Problem to work on >> Retype, without any change, every line of the material from its first line through the line containing "policies regarding sexual", with both of those lines included.

Stored data entries
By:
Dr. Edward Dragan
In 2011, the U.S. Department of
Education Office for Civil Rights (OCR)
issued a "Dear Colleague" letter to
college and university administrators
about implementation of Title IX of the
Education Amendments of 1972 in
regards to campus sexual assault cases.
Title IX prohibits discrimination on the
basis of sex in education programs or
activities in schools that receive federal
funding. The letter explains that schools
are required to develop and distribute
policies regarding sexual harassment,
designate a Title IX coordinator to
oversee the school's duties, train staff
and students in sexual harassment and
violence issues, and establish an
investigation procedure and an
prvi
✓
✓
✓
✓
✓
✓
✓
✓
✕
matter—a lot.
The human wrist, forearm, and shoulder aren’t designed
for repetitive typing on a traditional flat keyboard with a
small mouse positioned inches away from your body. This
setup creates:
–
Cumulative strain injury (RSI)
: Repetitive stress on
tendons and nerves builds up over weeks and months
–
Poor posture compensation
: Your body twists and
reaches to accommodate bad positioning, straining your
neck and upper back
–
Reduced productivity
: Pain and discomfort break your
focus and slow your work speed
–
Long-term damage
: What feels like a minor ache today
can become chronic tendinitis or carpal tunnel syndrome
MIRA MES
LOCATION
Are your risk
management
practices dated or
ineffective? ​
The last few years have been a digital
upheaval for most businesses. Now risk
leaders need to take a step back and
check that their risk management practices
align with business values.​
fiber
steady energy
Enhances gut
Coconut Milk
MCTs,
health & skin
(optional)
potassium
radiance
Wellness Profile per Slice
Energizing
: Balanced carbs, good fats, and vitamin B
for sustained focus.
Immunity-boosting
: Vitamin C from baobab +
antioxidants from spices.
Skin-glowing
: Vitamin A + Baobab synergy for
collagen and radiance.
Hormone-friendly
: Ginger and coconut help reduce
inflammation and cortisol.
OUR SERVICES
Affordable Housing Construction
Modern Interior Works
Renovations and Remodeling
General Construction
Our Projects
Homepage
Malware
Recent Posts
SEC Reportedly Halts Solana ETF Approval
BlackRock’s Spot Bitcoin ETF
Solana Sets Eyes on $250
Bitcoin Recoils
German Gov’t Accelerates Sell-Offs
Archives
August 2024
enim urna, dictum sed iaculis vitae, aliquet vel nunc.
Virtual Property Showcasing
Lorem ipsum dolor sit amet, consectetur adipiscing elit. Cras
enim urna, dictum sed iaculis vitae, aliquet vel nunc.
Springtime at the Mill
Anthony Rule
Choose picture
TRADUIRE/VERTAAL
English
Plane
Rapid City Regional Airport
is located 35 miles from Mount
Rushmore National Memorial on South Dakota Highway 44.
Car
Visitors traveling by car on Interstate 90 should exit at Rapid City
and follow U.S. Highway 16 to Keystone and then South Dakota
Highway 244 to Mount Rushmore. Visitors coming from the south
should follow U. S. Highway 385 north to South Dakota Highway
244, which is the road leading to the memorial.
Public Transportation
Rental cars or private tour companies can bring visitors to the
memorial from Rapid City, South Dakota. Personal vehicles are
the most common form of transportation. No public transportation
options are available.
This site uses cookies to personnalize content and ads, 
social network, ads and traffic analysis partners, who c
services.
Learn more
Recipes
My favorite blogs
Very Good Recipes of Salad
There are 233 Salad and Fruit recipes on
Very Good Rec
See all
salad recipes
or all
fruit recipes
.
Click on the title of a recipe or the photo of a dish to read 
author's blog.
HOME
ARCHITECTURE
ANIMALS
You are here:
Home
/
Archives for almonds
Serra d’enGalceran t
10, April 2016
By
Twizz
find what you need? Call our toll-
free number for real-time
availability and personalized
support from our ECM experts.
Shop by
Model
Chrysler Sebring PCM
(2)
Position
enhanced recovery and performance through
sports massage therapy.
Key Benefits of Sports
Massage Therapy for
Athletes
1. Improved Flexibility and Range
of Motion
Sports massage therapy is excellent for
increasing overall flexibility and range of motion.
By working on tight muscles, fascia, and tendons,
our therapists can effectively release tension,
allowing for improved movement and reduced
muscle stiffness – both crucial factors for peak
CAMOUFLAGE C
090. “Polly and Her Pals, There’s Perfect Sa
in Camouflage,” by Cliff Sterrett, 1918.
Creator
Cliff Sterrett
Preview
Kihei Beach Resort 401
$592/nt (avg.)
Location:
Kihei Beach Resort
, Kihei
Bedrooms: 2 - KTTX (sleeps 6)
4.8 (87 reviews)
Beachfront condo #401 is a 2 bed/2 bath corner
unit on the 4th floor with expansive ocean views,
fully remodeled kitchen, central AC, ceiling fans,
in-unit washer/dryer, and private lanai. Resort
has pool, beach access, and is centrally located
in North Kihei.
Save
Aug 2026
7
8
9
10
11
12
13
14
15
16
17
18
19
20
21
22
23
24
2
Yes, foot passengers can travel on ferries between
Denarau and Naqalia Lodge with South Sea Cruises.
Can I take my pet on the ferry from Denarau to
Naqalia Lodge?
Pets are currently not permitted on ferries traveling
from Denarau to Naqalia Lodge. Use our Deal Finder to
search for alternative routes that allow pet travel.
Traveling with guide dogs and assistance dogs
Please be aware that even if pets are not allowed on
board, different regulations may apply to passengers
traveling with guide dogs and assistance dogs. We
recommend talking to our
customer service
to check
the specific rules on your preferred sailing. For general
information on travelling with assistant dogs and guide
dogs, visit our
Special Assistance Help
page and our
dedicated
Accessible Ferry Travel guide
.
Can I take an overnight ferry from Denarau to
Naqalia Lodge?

Your solution >>
By:
Dr. Edward Dragan
In 2011, the U.S. Department of
Education Office for Civil Rights (OCR)
issued a "Dear Colleague" letter to
college and university administrators
about implementation of Title IX of the
Education Amendments of 1972 in
regards to campus sexual assault cases.
Title IX prohibits discrimination on the
basis of sex in education programs or
activities in schools that receive federal
funding. The letter explains that schools
are required to develop and distribute
policies regarding sexual harassment,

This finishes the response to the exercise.